Members shall be appointed by the Board, and shall serve at
the pleasure of the Board and for such term or terms as the
Board may determine.
The Board shall designate one member of the Committee as its
Chair. The Committee shall meet in person or telephonically
at least twice a year at a time and place determined by the
Committee Chair, with further meetings to occur, or actions
to be taken by unanimous written consent, when deemed necessary
or desirable by the Committee or its Chair.
The Committee may invite such members of management to its
meetings as it may deem desirable or appropriate, consistent
with the maintenance of the confidentiality of compensation
discussions. The Company's Chief Executive Officer ("CEO")
should not attend any meeting where the CEO's performance or
compensation are discussed, unless specifically invited by the
Committee.
The Committee shall have direct responsibility to:
- In consultation with senior management, establish the Company's
general compensation philosophy, and oversee the development
and implementation of compensation programs.
- Review and approve corporate goals and objectives relevant
to the compensation of the CEO, evaluate the performance of
the CEO in light of those goals and objectives, and determine
and approve the CEO's compensation level based on this evaluation.
In determining the long-term incentive component of CEO compensation,
the Committee should consider, among other factors, the Company's
performance and relative shareholder return, the value of
similar incentive awards to CEOs at comparable companies,
the awards given to the CEO in past years and such other factors
as the Committee may deem relevant.
- Review and approve compensation programs applicable to the
executive officers of the Company, and oversee regulatory
compliance with respect to compensation matters.
- Administer the Company's 1998 and 1999 Long-Term Incentive
Plans and approve such awards thereunder as the Committee
deems appropriate.
- Approve any new equity compensation plan or any material
change to an existing plan where shareholder approval has
not been obtained, make recommendations to the Board with
respect to the Company's non-CEO compensation plans, incentive
compensation plans and equity-based plans, oversee the activities
of the individuals and committees responsible for administering
these plans, and discharge any responsibilities imposed on
the Committee by any of these plans.
- Review and approve any severance or similar termination
payments proposed to be made to any current or former executive
officer of the Company.
- Prepare and issue the evaluations and reports required under
"Committee Reports" below.
- Perform any other responsibilities expressly delegated to
the Committee by the Board from time to time relating to the
Company's compensation programs.
The Committee may, in its discretion, delegate all or a portion
of its responsibilities to a subcommittee of the Committee.
In particular, the Committee may delegate the approval of certain
transactions to a subcommittee consisting solely of members
of the Committee who are (i) "Non-Employee Directors"

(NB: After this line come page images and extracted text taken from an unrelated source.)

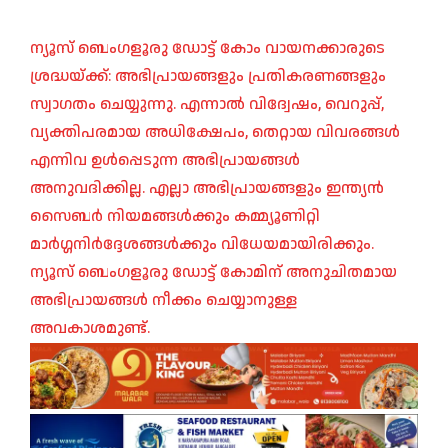
ന്യൂസ് ബെംഗളൂരു ഡോട്ട് കോം വായനക്കാരുടെ
ശ്രദ്ധയ്ക്ക്: അഭിപ്രായങ്ങളും പ്രതികരണങ്ങളും
സ്വാഗതം ചെയ്യുന്നു. എന്നാൽ വിദ്വേഷം, വെറുപ്പ്,
വ്യക്തിപരമായ അധിക്ഷേപം, തെറ്റായ വിവരങ്ങൾ
എന്നിവ ഉൾപ്പെടുന്ന അഭിപ്രായങ്ങൾ
അനുവദിക്കില്ല. എല്ലാ അഭിപ്രായങ്ങളും ഇന്ത്യൻ
സൈബർ നിയമങ്ങൾക്കും കമ്മ്യൂണിറ്റി
മാർഗ്ഗനിർദ്ദേശങ്ങൾക്കും വിധേയമായിരിക്കും.
ന്യൂസ് ബെംഗളൂരു ഡോട്ട് കോമിന് അനുചിതമായ
അഭിപ്രായങ്ങൾ നീക്കം ചെയ്യാനുള്ള
അവകാശമുണ്ട്.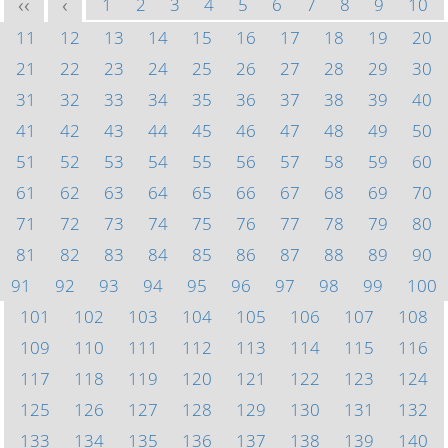
1
2
3
4
5
6
7
8
9
10
<<
<
11
12
13
14
15
16
17
18
19
20
21
22
23
24
25
26
27
28
29
30
31
32
33
34
35
36
37
38
39
40
41
42
43
44
45
46
47
48
49
50
51
52
53
54
55
56
57
58
59
60
61
62
63
64
65
66
67
68
69
70
71
72
73
74
75
76
77
78
79
80
81
82
83
84
85
86
87
88
89
90
91
92
93
94
95
96
97
98
99
100
101
102
103
104
105
106
107
108
109
110
111
112
113
114
115
116
117
118
119
120
121
122
123
124
125
126
127
128
129
130
131
132
133
134
135
136
137
138
139
140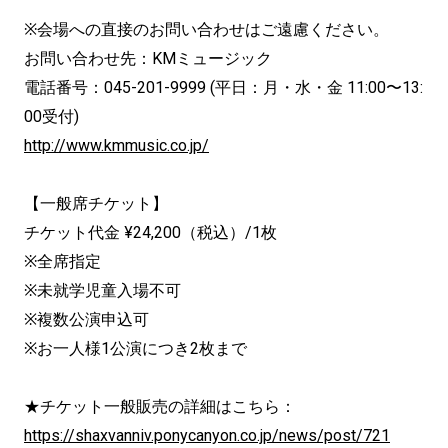
※会場への直接のお問い合わせはご遠慮ください。
お問い合わせ先：KMミュージック
電話番号：045-201-9999 (平日：月・水・金 11:00〜13:
00受付)
http://www.kmmusic.co.jp/
【一般席チケット】
チケット代金 ¥24,200（税込）/1枚
※全席指定
※未就学児童入場不可
※複数公演申込可
※お一人様1公演につき2枚まで
★チケット一般販売の詳細はこちら：
https://shaxvanniv.ponycanyon.co.jp/news/post/721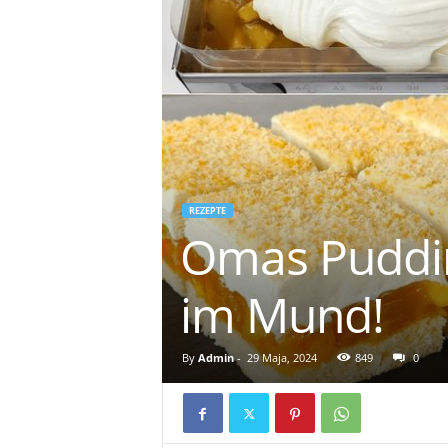
REZEPTE
Omas Pudding
im Mund!
By
Admin
-
29 Maja, 2024
849
0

for the purposes of Rule 16b-3 under the Securities Exchange
Act of 1934, as in effect from time to time, and (ii) "outside
directors" for the purposes of Section 162(m) of the Internal
Revenue Code, as in effect from time to time.
The Committee shall prepare the following reports and provide
them to the Board.
- An annual Report of the Compensation Committee on Executive
Compensation for inclusion in the Company's annual proxy statement
in accordance with applicable SEC rules and regulations.
- An annual performance evaluation of the Committee, which
evaluation shall compare the performance of the Committee
with the requirements of this charter. The performance evaluation
should also recommend to the Board any improvements to the
Committee's charter deemed necessary or desirable by the Committee.
The performance evaluation by the Committee shall be conducted
in such manner as the Committee deems appropriate. The report
to the Board may take the form of an oral report by the Chair
of the Committee or any other member of the Committee designated
by the Committee to make this report.
- A summary of the actions taken at each Committee meeting,
which shall be presented to the Board at the next Board meeting.
The Committee shall have the resources and authority appropriate
to discharge its responsibilities, including the authority to
select, retain, terminate, and approve the fees and other retention
terms of special counsel or other experts or consultants, as
it deems appropriate, without seeking approval of the Board
or management. With respect to compensation consultants used
to assist in the evaluation of CEO, executive officer or director
compensation, this authority shall be vested solely in the Committee.